» Work order
Please return all lines of the data below containing the string "střela".

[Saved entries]

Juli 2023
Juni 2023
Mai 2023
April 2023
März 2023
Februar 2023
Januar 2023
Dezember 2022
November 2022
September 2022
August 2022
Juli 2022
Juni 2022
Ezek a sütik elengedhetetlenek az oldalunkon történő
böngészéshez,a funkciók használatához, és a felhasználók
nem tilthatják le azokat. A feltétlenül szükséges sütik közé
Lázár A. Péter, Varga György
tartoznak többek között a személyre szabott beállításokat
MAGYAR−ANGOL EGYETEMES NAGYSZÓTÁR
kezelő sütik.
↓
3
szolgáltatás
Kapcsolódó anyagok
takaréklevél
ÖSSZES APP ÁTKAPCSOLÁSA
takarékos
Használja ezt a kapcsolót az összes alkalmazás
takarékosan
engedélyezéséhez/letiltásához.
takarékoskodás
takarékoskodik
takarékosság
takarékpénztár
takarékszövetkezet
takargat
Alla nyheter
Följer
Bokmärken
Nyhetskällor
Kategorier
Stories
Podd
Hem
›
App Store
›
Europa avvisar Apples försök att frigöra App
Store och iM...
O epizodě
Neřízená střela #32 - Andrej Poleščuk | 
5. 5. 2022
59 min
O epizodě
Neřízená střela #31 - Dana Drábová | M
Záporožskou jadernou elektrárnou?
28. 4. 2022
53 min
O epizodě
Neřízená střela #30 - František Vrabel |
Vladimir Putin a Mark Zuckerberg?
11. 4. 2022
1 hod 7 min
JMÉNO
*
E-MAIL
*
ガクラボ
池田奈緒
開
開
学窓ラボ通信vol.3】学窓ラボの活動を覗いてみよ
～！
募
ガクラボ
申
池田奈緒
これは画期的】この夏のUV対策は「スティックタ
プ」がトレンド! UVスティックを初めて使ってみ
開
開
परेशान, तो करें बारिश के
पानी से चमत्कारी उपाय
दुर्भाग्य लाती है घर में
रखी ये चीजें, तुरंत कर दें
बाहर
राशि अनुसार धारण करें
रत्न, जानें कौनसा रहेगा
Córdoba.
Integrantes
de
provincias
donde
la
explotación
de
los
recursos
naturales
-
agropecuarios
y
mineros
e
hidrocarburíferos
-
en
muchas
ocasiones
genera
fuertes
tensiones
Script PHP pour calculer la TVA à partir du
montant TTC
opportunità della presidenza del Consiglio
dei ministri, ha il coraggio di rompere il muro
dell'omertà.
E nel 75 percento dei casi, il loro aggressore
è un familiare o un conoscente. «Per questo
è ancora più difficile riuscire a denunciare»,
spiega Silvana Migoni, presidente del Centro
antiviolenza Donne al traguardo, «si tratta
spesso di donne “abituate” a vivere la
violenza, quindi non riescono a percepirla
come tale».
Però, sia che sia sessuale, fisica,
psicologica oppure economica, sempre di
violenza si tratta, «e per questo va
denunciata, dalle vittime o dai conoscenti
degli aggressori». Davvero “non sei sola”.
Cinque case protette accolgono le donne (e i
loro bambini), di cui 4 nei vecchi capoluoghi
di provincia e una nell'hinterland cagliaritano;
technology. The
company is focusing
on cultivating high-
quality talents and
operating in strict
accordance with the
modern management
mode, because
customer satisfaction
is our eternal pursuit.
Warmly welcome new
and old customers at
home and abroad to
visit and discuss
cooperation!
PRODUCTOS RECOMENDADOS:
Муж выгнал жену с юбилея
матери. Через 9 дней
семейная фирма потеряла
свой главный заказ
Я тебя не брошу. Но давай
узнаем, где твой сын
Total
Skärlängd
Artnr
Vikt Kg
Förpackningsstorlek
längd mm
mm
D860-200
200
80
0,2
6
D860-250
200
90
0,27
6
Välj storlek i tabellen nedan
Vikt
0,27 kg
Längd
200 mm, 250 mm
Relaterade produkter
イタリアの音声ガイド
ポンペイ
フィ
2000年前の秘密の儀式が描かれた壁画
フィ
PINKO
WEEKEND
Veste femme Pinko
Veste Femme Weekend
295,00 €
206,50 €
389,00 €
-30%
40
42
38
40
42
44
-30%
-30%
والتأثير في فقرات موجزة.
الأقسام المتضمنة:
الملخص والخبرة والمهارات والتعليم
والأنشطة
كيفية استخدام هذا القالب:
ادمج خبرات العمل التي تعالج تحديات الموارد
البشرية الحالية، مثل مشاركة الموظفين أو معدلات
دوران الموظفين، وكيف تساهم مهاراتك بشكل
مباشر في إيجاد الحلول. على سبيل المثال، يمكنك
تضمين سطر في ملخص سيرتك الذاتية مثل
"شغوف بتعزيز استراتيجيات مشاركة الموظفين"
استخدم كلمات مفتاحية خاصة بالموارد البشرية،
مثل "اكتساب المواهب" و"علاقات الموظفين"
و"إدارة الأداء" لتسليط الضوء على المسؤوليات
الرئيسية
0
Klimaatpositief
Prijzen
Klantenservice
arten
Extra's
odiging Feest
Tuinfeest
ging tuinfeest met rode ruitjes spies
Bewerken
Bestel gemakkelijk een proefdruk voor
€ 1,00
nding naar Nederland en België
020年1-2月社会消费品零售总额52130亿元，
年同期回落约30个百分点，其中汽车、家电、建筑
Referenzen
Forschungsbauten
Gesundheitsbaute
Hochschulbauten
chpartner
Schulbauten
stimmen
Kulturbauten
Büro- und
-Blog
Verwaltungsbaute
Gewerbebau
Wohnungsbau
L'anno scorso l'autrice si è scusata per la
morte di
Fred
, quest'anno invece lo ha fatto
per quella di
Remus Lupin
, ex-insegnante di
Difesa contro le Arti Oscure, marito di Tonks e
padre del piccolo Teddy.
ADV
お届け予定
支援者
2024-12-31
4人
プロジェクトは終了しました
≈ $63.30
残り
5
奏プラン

» Result of the task
Neřízená střela #32 - Andrej Poleščuk | 
Neřízená střela #31 - Dana Drábová | M
Neřízená střela #30 - František Vrabel |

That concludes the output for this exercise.